Villi:  Each villi is covered with epithelium – a cell layer that allows digested nutrients to move into the interior.  From there the nutrients pass     into the slowly flowing lymph and blood.  Those that pass into the blood are carried to the liver.  Those that are too large to enter the blood vessels are carried away in the lymph and to the heart. The folds and villi system increase the surface area of the small intestines more than 500 times over what a flat lining would provide.
Submucosa:  A loose layer carrying vessels and nerves.
Muscular:  Outer longitudinal and inner circular smooth muscle fibers.  The small intestine propels its contents via segmentation – a series of ring like contractions – and peristalsis – small wave like movements.
The Serosa is outer protective layer.

The small intestines continue the chemical and mechanical digestive process.  They do almost all of the absorptive process of the entire gastrointestinal tract. At the end of this amazingly long and convoluted tube is the ileocecal valve that leads to the cecum section of the ascending colon.

The ileocecal valve is a place of major transition.  The absorptive process is mostly over.  The small intestine is finished and ready (or not) to release its contents through a rather narrow passage – the ileocecal valve – into the relatively wide receiving room of the cecum. The appendix is very near this valve in the lower ascending colon.

The appendix is a reservoir of friendly bacteria that can be used to replenish the digestive tract when necessary.
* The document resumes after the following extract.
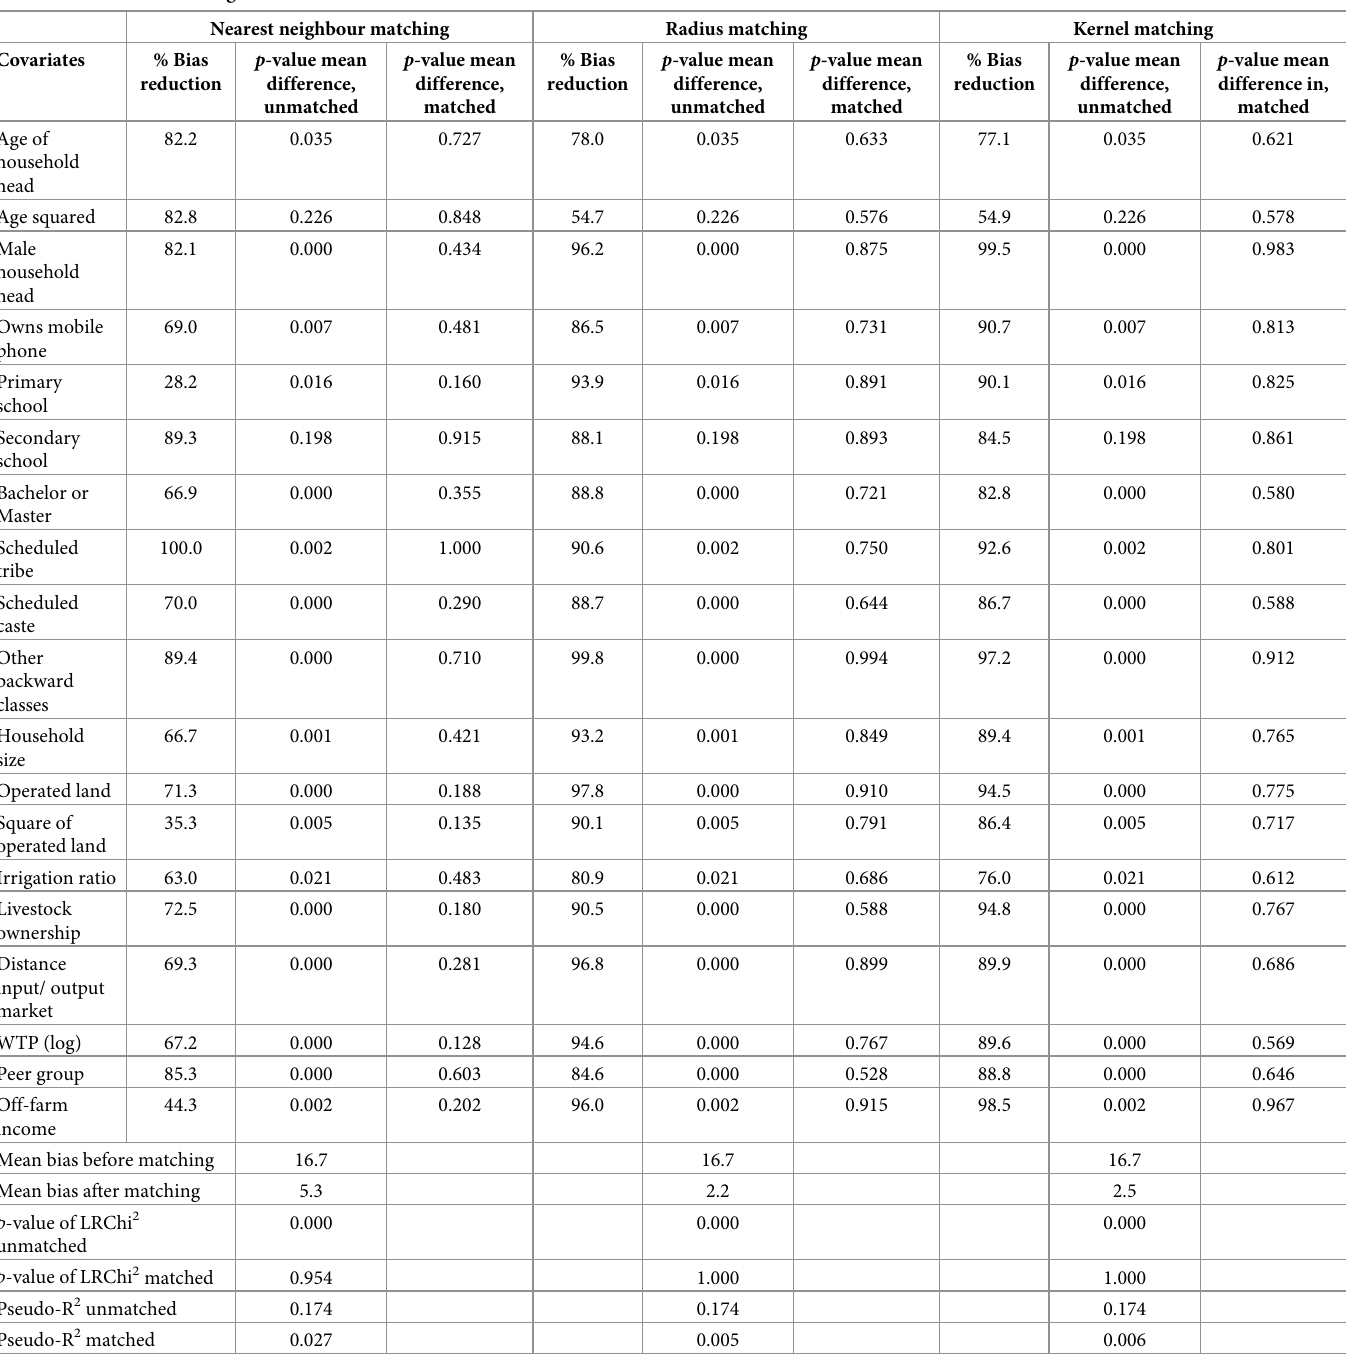
Table 4. Covariate balancing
The Large Intestine is about transporting waste.  It absorbs water, some vitamins and minerals and secretes mucus.  The lining of the large intestine is without villi.  The large intestine consist of the ascending, transverse, descending, and sigmoid colons, the rectum, the anal canal and sphincters, and the appendix. The appendix may be a reservoir of healthy bacteria for the intestinal tract in case of dysentery.